Once Colgan identifies a theme, there are four elements left to fulfill, including flavor, texture and color. For the all-important flavor, Colgan says you need all five tastes represented — sweet, sour, salty, bitter and umami — to make a balanced, pleasing salad.

“Sour is easy because it can come from the vinegar or lemon in your dressing,” he says. The sweet is usually from a squeeze of honey or agave added to the dressing, but fresh, roasted or dried fruits are great too, as are flavored vinegars, like the housemade blood orange pomegranate vinaigrette in Mixt’s Sunshine salad.

Many greens, like arugula, watercress and frisée, provide natural bitterness. That might seem off-putting, but it’s actually refreshing to the palate, Colgan says. And then, there’s the punch of umami, which gets him downright giddy.

“I could talk about umami all day,” he says.
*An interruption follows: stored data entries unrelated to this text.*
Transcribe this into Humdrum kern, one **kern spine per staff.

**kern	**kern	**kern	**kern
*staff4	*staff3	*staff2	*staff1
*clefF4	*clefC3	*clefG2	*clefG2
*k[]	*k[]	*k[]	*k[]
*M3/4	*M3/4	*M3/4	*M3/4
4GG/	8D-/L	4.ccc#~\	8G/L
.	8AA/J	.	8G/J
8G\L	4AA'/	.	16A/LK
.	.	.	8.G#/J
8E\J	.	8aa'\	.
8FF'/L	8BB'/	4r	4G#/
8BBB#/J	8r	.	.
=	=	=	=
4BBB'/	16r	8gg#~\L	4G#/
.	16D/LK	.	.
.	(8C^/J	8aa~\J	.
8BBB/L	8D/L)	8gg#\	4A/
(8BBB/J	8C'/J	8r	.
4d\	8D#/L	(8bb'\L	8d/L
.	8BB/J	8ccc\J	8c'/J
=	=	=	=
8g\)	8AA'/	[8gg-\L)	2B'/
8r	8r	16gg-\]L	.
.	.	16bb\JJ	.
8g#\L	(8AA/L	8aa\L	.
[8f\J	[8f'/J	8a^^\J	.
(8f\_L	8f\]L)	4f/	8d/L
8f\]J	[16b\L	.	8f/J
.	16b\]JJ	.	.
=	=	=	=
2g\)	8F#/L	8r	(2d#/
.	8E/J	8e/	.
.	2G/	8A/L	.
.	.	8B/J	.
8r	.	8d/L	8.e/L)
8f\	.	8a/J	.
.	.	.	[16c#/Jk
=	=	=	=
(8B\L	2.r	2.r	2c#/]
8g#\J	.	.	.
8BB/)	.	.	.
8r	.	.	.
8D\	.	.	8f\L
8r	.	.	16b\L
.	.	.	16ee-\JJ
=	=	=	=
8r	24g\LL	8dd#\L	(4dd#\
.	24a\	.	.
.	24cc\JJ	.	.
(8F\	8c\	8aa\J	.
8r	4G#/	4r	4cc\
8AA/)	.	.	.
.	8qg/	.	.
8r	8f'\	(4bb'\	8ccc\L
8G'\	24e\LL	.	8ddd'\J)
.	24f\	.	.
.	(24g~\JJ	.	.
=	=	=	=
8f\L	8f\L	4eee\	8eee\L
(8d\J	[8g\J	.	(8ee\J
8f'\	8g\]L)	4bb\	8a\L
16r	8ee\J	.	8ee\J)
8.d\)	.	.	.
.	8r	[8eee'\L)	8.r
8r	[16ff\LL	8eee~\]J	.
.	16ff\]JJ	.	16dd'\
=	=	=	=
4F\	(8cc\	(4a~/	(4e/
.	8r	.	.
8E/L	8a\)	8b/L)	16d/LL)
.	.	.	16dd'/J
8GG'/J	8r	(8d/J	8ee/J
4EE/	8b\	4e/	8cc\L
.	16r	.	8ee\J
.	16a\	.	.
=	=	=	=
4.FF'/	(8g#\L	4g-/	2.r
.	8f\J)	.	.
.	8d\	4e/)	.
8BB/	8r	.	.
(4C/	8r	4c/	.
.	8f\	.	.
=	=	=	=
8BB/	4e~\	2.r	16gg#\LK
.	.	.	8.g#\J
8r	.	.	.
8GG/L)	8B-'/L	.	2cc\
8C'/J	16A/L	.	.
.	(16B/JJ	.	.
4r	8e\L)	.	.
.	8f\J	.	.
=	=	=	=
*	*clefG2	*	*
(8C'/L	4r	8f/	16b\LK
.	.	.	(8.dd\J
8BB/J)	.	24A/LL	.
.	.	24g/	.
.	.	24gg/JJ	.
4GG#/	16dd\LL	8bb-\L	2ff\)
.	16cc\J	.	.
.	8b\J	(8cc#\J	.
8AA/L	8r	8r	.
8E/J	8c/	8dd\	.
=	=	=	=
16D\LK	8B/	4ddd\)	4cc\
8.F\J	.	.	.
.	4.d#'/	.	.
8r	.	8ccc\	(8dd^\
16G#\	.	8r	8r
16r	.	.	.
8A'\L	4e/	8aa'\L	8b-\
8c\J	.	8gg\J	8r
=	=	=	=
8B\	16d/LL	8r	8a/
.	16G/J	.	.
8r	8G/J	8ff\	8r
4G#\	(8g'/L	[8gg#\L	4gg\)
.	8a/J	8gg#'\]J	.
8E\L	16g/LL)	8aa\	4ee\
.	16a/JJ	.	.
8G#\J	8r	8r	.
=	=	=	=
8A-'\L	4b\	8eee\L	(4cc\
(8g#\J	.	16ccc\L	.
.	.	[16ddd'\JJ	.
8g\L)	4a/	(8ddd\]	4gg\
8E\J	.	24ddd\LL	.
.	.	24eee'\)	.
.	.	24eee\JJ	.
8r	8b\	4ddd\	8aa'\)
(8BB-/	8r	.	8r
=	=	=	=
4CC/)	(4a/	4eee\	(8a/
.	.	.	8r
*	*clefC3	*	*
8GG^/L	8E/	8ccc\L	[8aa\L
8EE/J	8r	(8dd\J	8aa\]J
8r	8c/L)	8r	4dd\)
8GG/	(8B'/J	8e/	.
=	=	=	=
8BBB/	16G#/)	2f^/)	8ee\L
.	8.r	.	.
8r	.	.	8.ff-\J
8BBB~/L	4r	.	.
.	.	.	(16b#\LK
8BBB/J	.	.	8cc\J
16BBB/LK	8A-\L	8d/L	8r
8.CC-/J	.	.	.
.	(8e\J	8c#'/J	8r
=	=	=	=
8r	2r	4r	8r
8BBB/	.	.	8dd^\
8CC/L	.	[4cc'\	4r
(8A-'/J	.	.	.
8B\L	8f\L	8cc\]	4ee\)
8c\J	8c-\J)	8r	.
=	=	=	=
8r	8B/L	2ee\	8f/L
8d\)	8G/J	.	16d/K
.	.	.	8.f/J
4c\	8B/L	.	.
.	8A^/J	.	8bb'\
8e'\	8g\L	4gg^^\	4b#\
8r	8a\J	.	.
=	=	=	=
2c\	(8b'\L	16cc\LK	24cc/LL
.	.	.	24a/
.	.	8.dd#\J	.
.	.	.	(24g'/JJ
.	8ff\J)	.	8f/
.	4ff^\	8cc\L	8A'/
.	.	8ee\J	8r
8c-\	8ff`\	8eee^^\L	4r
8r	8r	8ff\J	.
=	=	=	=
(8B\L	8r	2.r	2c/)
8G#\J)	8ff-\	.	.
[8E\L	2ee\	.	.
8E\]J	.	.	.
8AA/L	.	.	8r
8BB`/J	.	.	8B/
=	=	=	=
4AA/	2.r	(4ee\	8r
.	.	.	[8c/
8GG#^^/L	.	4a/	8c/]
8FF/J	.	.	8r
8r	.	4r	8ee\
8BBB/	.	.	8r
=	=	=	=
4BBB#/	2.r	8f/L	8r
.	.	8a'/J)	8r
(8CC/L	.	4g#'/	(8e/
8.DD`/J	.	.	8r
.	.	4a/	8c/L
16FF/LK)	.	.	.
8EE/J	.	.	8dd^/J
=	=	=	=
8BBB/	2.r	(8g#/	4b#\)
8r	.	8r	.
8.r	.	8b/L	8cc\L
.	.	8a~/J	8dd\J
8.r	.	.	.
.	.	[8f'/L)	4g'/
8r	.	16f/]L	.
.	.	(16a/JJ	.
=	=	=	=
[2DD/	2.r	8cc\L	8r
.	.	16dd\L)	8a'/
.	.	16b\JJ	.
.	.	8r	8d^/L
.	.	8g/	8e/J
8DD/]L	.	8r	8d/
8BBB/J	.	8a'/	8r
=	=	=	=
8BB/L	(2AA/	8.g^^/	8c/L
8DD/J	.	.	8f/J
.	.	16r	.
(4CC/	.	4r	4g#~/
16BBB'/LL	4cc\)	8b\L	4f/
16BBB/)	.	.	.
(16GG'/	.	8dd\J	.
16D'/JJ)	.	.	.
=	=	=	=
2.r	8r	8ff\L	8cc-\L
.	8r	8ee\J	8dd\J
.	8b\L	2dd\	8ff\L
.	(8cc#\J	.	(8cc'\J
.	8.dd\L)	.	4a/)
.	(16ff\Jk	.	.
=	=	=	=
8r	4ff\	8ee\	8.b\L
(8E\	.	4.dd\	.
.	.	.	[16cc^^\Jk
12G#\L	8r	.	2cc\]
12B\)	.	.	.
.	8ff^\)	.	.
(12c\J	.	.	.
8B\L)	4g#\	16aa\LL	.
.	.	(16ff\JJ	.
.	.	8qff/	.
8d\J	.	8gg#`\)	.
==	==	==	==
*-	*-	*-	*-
It can come in the form of pancetta, like the Kale with Pancetta, Feta and Balsamic Vinaigrette salad served at Nick’s Cove in Marshall, or from roasted mushrooms. At Mixt, they’re tossed with mixed greens and roasted butternut squash and dubbed the Forage salad. A dash of Worcestershire or soy sauce in your dressing adds umami. So does a dusting of cheese, like asiago or parmesan, Colgan says.

Kale with Pancetta, Feta and Balsamic Vinaigrette is simple yet hearty and calls for ripe tomatoes, just in time for summer. (Courtesy Frankie Frankeny) 

Then, there’s texture — toasted seeds and nuts, freshly made herb croutons, candied cashews and the umami crunch bomb Colgan calls Asiago Seed Crackle.

“It’s asiago, fontina and parmesan tossed and baked with pumpkin seeds, black and white sesame seeds and poppy seeds, and it’s amazing,” Colgan says. “I absolutely love crunch,”

One of Colgan’s last salad rules is color. “We eat with our eyes,” he says. “That’s why when you walk into Mixt, you’re like, ‘Oh, here’s a rainbow.'”

Pickled red onions add vibrant hues (and sour flavor, yay) to almost any salad. Fresh herbs are another great color and flavor hack, like the cilantro and mint in Janet Fletcher’s Chopped Summer Vegetable Salad with Farro, Yogurt and Za’atar, or the basil and mint duo in Mixt’s Sunshine salad, which also benefits from the brightness of radishes and oranges.

The final building block? It’s a bit cheesy but Colgan is dead serious.

“Don’t forget the love,” he says. “I try to maintain a positive vibe and atmosphere when I make a salad. “If you have those five elements I promise you you’re going to have a great salad.”

A word on salad dressing

Make it yourself. Invest in a high-quality vinegar and olive oil. Keep garlic or shallots around for mincing. Voila, salad dressing.

You’ll get the most out of your dressing if you sprinkle salt on your greens first, then toss everything with your hands for even distribution.

A Colgan hack inspired by renowned chef Jose Andres: When he gets to the bottom of the mayo jar, he pours pickle juice in it and shakes. Boom. Dressing.

To make a quick Caesar, Colgan pounds anchovies and garlic in a mortar and pestle — “easier than getting out the blender” — and adds hot sauce, lemon juice, Worcestershire, olive oil and mayo.

His creamy dressing? Ranch made with Greek yogurt, parsley, chives, red wine vinegar and lemon, touch of mayo, garlic, honey, salt and pepper. Too thick? Add a little milk.